MoMA Announces Lineup for the 10th Edition of Premiere Brazil!

 

The Museum of Modern Art and the Rio de Janeiro International Film Festival have announced the lineup for the 10th edition of their annual collaboration Premiere Brazil!, running July 12–24, which will feature 14 films including six New York premieres, four U.S. premieres and two international premieres.

Highlights of this year Premiere Brazil! includes Eduardo Coutinho's most recent documentary As canções / Songs (pictured) which explores the most intimate meaning of the songs in our lives; Eu receberia as piores notícias dos seus lindos lábios / I’d Receive the Worst News from Your Beautiful Lips by Beto Brant (co-directed with Renato Ciasco), a sensual melodrama set against a steamy Amazonian backdrop; the enchanting tragicomedy Palhaço / The Clown by Selton Mello; À Beira do Caminho / Roadside by Breno Silveira; the biopic Heleno (pictured) by José Henrique Fonseca; and Transeunte / Passerby by Eryk Rocha.
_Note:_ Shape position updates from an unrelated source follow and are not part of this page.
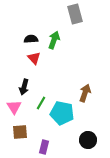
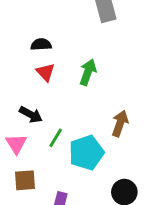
green arrow: (54, 40) -> (88, 72), moved
black arrow: (24, 87) -> (31, 115), turned -77
cyan pentagon: (62, 113) -> (86, 153), turned -30

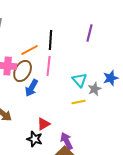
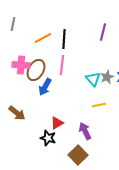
orange line: (30, 50) -> (43, 38), moved
gray star: (95, 89) -> (107, 77), moved
yellow line: (79, 102) -> (99, 105), moved
purple arrow: (67, 141) -> (85, 131), moved

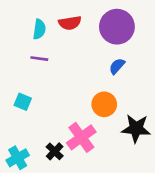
Premiere Brazil! will also feature two films, made by seven young directors, about life in the favelas: 5 x favela – agora por nós mesmos / 5 x Favela: Now By Ourselves, a collection of five fiction shorts about various aspects of favela-dwelling; and  5 x pacificação / Peace in Rio, a documentary about the controversial social policing of the favelas.

In conjunction with Premiere Brazil! and co-presented with Cinema Tropical and VOCES, the Latino Heritage Network of The New York Times Company, a round table discussion, titled “Film and Social Change: The Case of Rio’s Favelas,” focusing on issues raised by these two films, takes place at The New York Times building on Monday, July 16, at 6pm. In addition to the filmmakers, the panel includes Jose Mariano Beltrame, Rio de Janeiro's Security Secretary, and filmmaker/mentor Carlos Diegues.

Talented newcomers are also showcased in Premiere Brazil!, including Kiko Goifman and Claudia Priscilla, whose Olhe pra mim de novo / Look at Me Again is an astonishing documentary about Silvyo Lucio, who was born a woman and became a man.

Another promising newcomer is Vinícius Coimbra, whose Brazilian Western about redemption and revenge, A hora e a vez de Augusto Matraga / Matraga, shows an impressive grasp of period recreation. The film received four jury prizes as well as the popular vote for Best Film at the last edition of the Rio de Janeiro International Film Festival.

Additionally and celebrating a masterpiece of the Cinema Novo era, a restored print of Leon Hirszman’s beloved and much-awarded 1972 drama São Bernardo will screen on Monday, July 16.